Page history last edited by Brian Jennings 8 years, 9 months ago


Comments (7)

Paul Hoggatt said

at 11:50 am on Apr 19, 2012

Who reads this for "fun?"

Brian Jennings said

at 8:20 pm on Apr 19, 2012

Well, I'm your Huckleberry. Of course, I'm also reading an obscure Melville novel for kicks, so perhaps I shouldn't be trusted. But really, what's more fun than a story about a guy who turns into a giant cockroach? Seems like most of my Mondays. Realism at its best.

Troy Kozak said

at 8:15 pm on May 10, 2012

What a comment on work and what we work for. I'm sure I've felt like Gregor before; who hasn't had a rotting apple lodged in their back?

Brian Jennings said

at 8:38 pm on May 11, 2012

Yeah, I can't help thinking this book should be mandatory reading for anyone alive today, especially those who buy into the idea of "efficiency" as the highest goal of economics, culture, education, etc. I also can't help thinking we live in Kafka's world. Doesn't it feel like sometimes our worth as humans is how efficient we are vs. how much we inspire a belief in common humanity, love and live deeply, etc.? Haven't we all as teachers felt like one bad day or one wrong word could make people see us as a giant liability to the institutions, economy, etc. we're part of? That no one would say, "you poor guy" they'd simply start chucking apples at us? I taught this once in class (and maybe should again next year) and we dwelled on the idea that maybe "The Metamorphosis" was the wrong title because Gregor's humanity was stripped from him before he turned into a giant bug, with the caveat that perhaps as a bug he gains more humanity and this is the transformation Kafka was talking about. Have you read The Trial or The Castle?

Troy Kozak said

at 12:40 pm on May 12, 2012

I heartily agree in the lessons of this book. Certainly when we work for something we are passionate about we get to appreciate the full range of emotions of that passion. The bad moments feel career-ending, and the good ones re-affirm your zest. Gregor and his family can't appreciate work for its worth, but only work for its means. Perhaps the greatest metamorphosis in the book is that of the family. They do not appreciate Gregor, and when they are forced to work themselves they continue their ignorance of his self-sacrifice. Once he is gone, however, they all understand how much they appreciate themselves and their jobs. Certainly their perception of efficiency has changed in those last pages.
Having finished The Metamorphosis, I'm wondering how much of it I ever read; perhaps only a few pages describing his transformation (I'm beginning to think it might be a good idea to examine these in Creative Writing). I'm not as familiar with his work as I should be, so I think The Trial and The Castle might make their way onto my summer reading list.

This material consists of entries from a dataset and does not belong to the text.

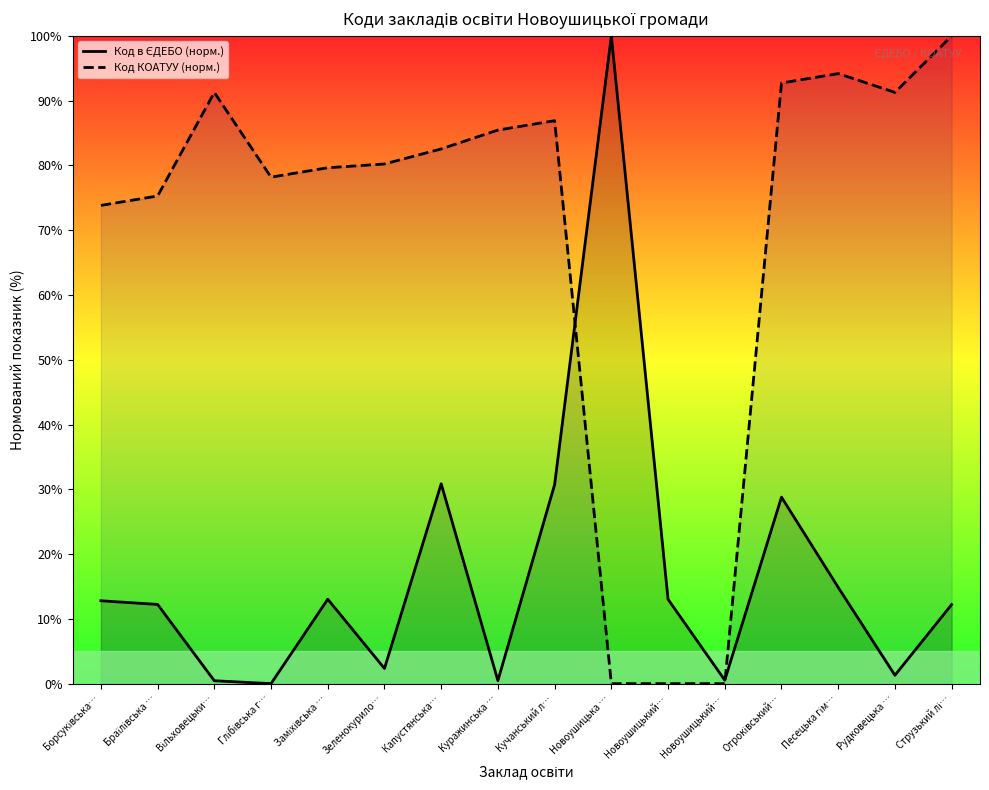

Is it true that Код КОАТУУ (норм.) equals -61.1 at Новоушицький…?

False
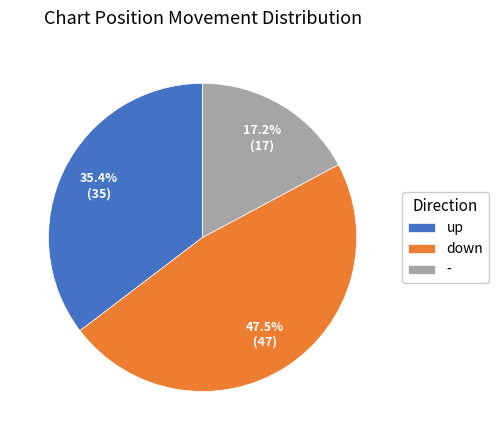

What percentage is NOT represented by down?

52.5%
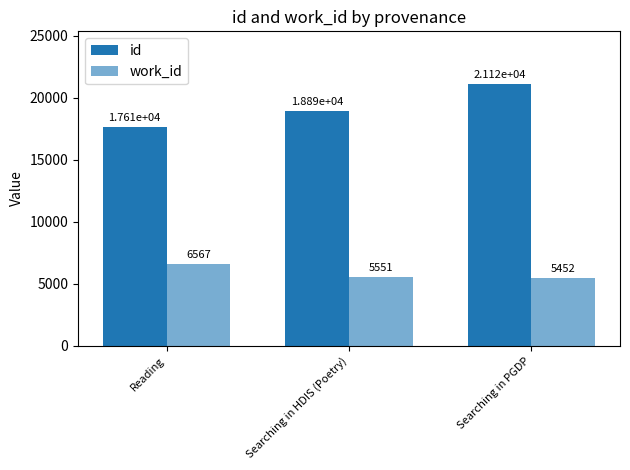

Between Reading and Searching in HDIS (Poetry), which is larger?

Searching in HDIS (Poetry)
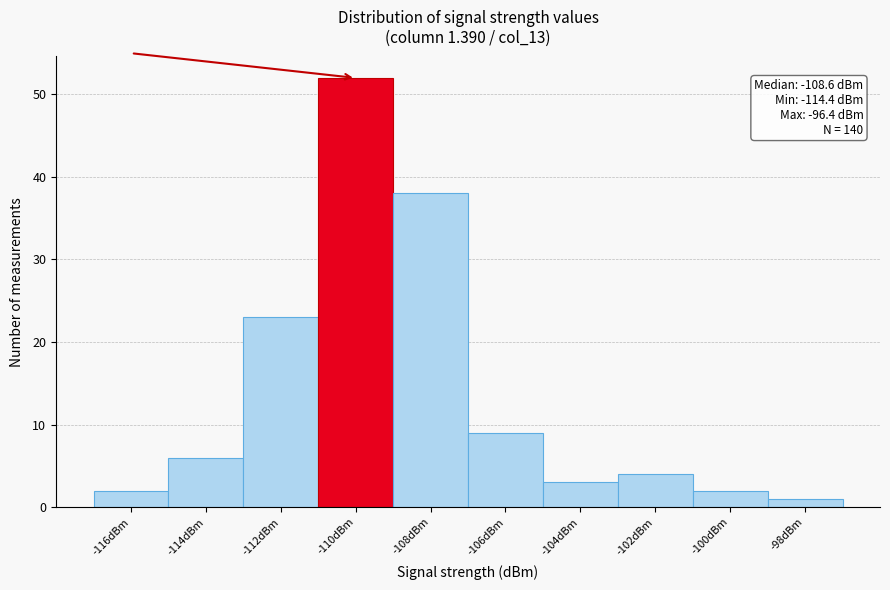

Reading left to right, what are all the values shown in this chart?

2	6	23	52	38	9	3	4	2	1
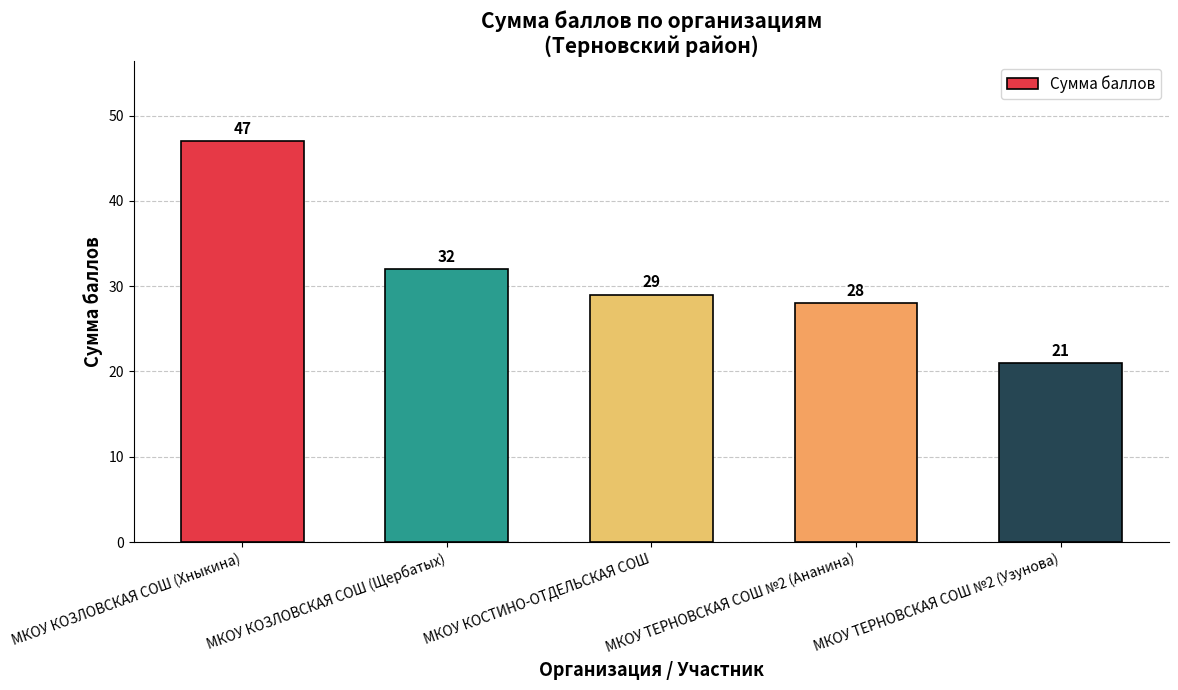

Reading left to right, what are all the values shown in this chart?

МКОУ КОЗЛОВСКАЯ СОШ (Хныкина)=47	МКОУ КОЗЛОВСКАЯ СОШ (Щербатых)=32	МКОУ КОСТИНО-ОТДЕЛЬСКАЯ СОШ=29	МКОУ ТЕРНОВСКАЯ СОШ №2 (Ананина)=28	МКОУ ТЕРНОВСКАЯ СОШ №2 (Узунова)=21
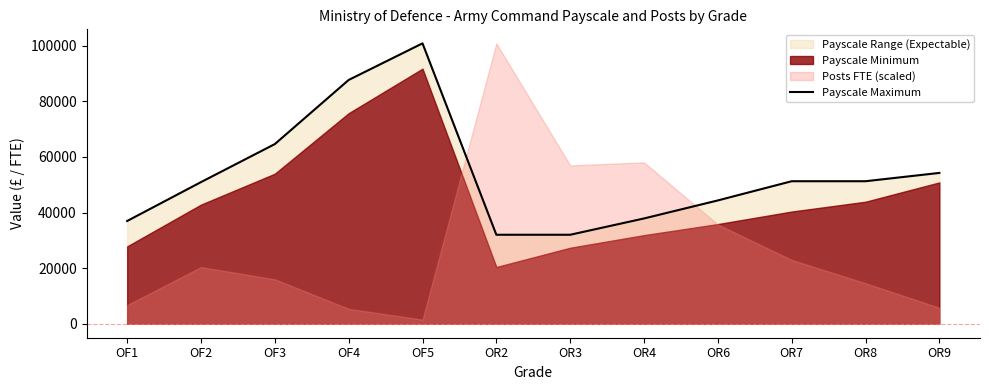

What is the label of the 6th point from the left?

OR2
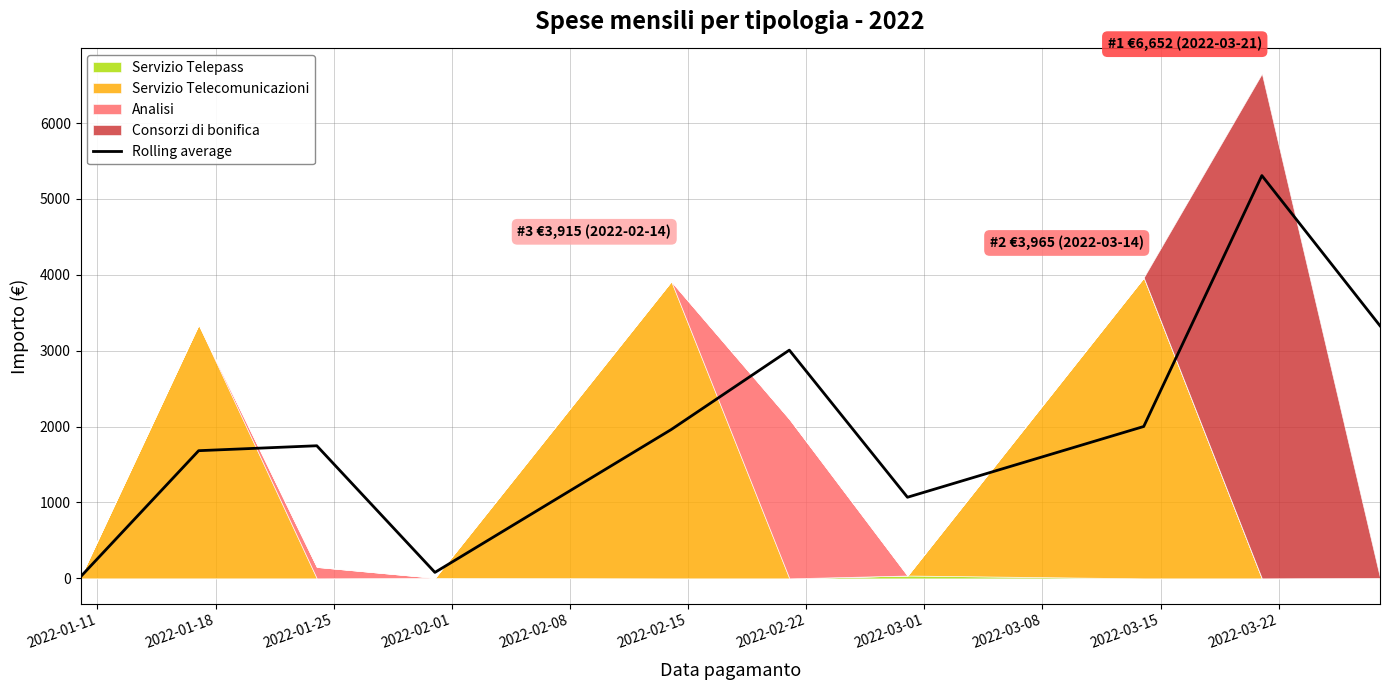

How many lines are shown in the chart?

1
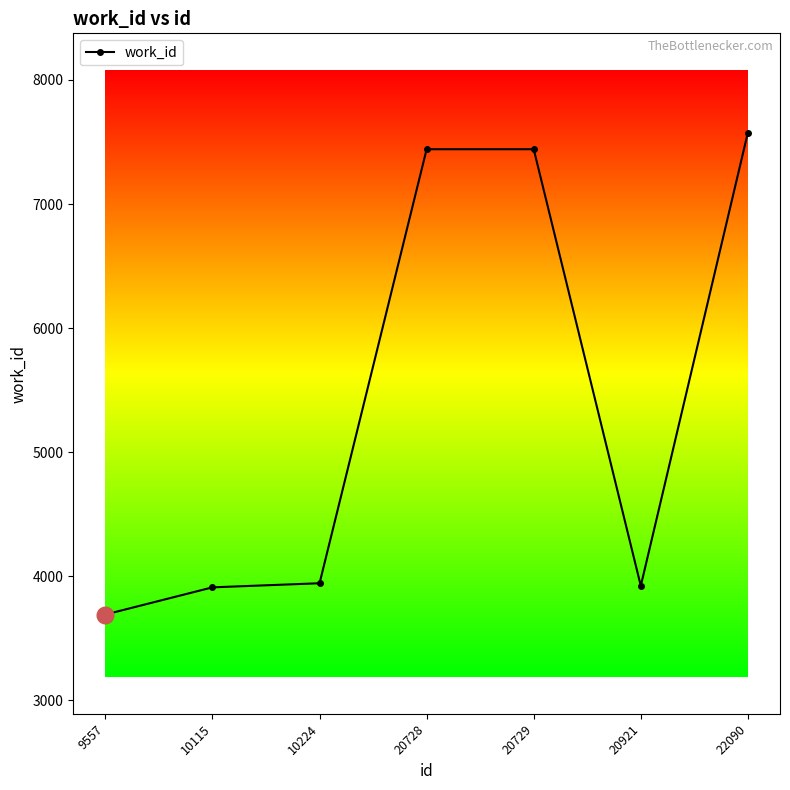

Approximately how many times larger is the value at 22090 compared to 20728?

1.0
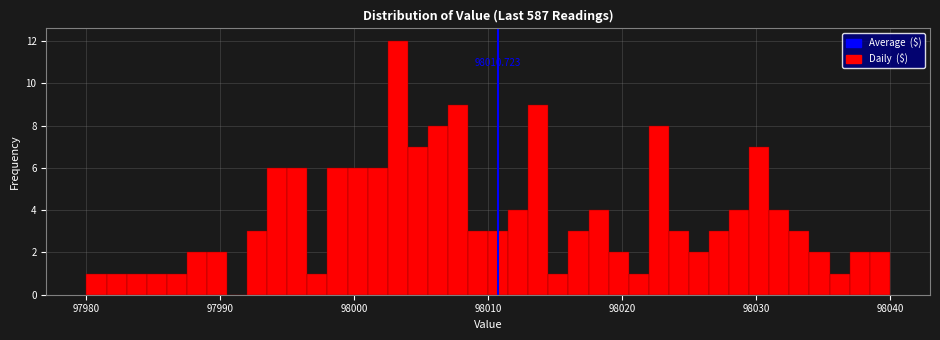

Around what value on the x-axis is the tallest bar? Give the approximate position of its centre, as read against the axis.

98003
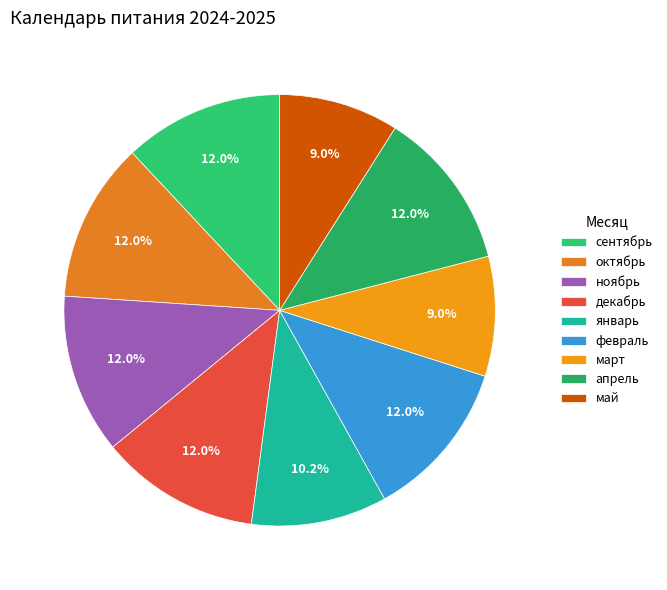

Which has a higher value, октябрь or апрель?

октябрь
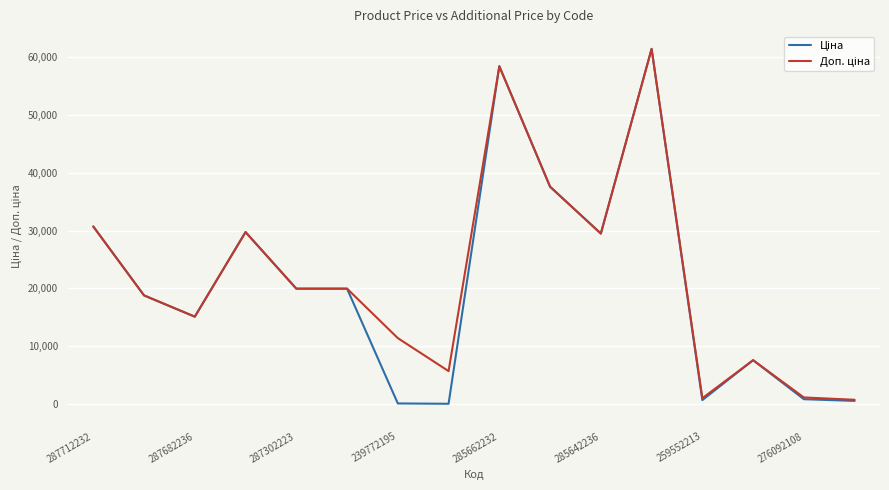

What is the maximum value shown in the chart?

61434.3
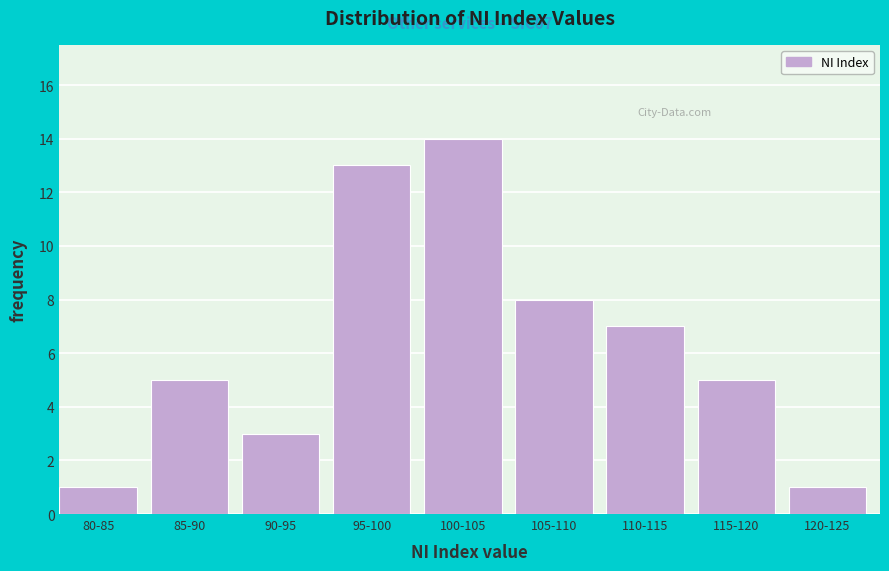

Reading right to left, extract all data points from this chart.

1	5	7	8	14	13	3	5	1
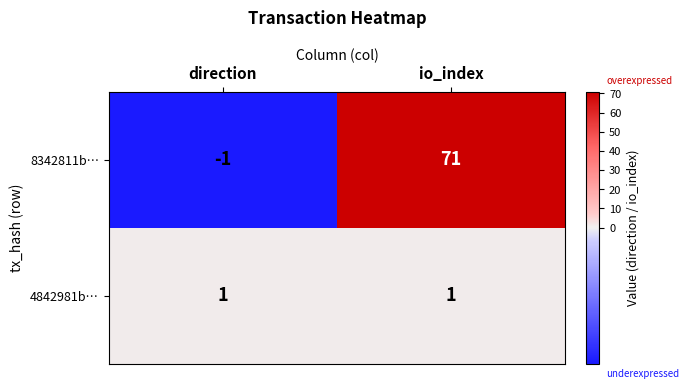

True or false: 8342811b… has a value of -1 at direction.

True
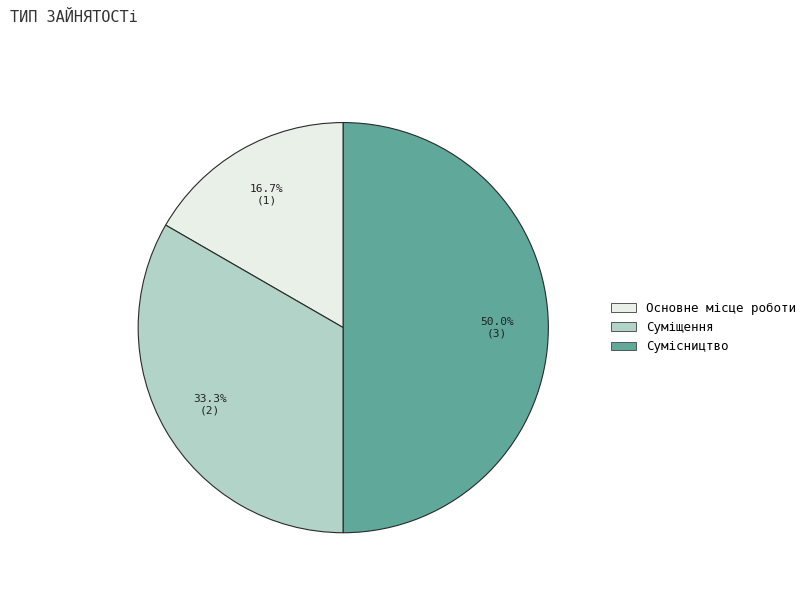

What is the largest slice in the pie chart?

Сумісництво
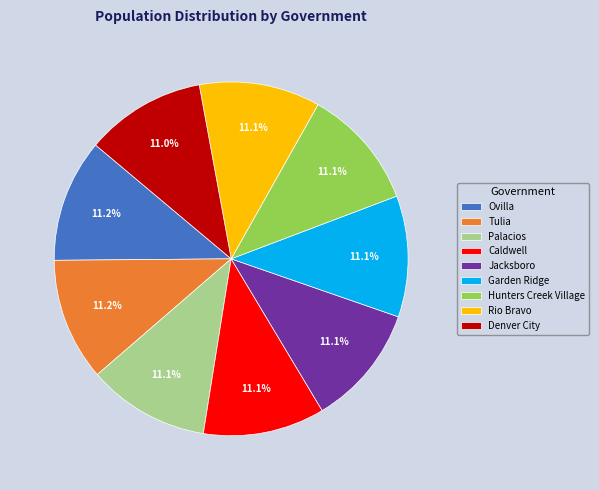

What percentage is NOT represented by Garden Ridge?

88.9%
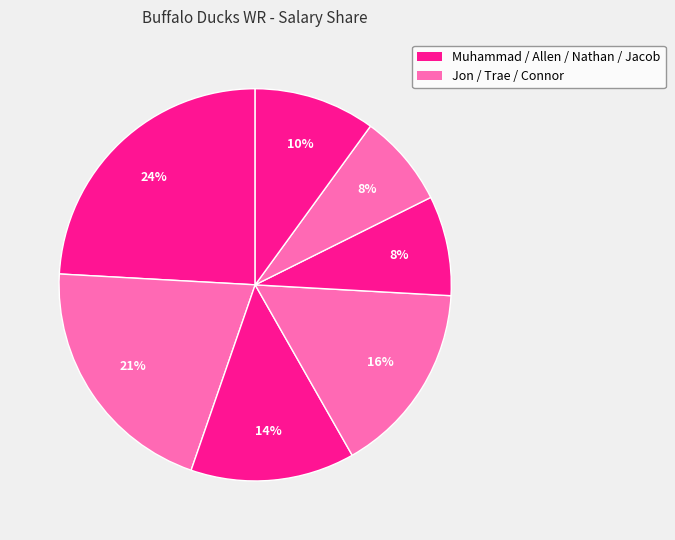

How many segments does this pie chart have?

7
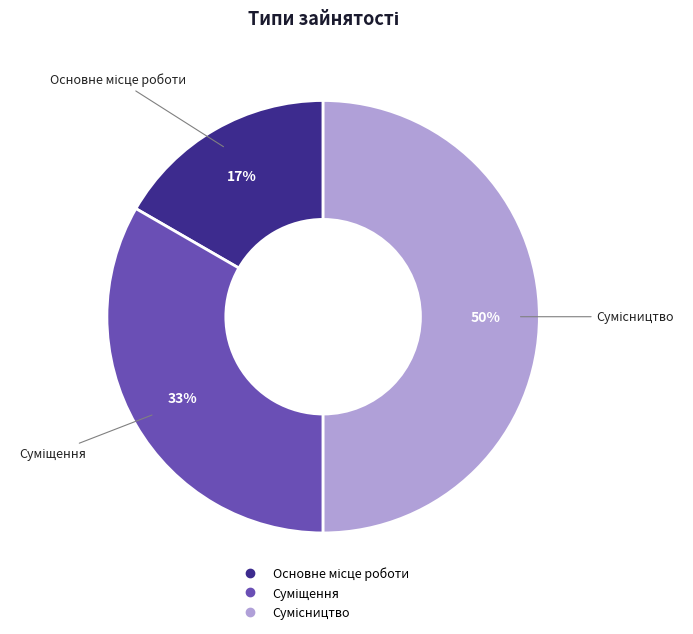

To the nearest percent, what is the difference between the largest and smallest slice percentages?

33%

Daniel "Leibniz" Polokonis said

at 11:10 am on Jun 5, 2012

You English teachers have piqued my interest. I am going to read the Metamorphosis shortly, but I also have some other Kafka short stories in the book I got from the library. Anyone read The Judgement, The Stoker, In the Penal Colony, A Country Doctor, An Old Leaf, A Hunger Artist, Before the Law, or Josephine the Singer, or the Mouse People? I would like some guidance on which of these might be worth reading. Thanks lit-heads!

Brian Jennings said

at 8:22 pm on Jun 7, 2012

In my book, everything Kafka wrote should be mandatory reading. The most anthologized short pieces are probably In the Penal Colony, A Hunger Artist and Before the Law.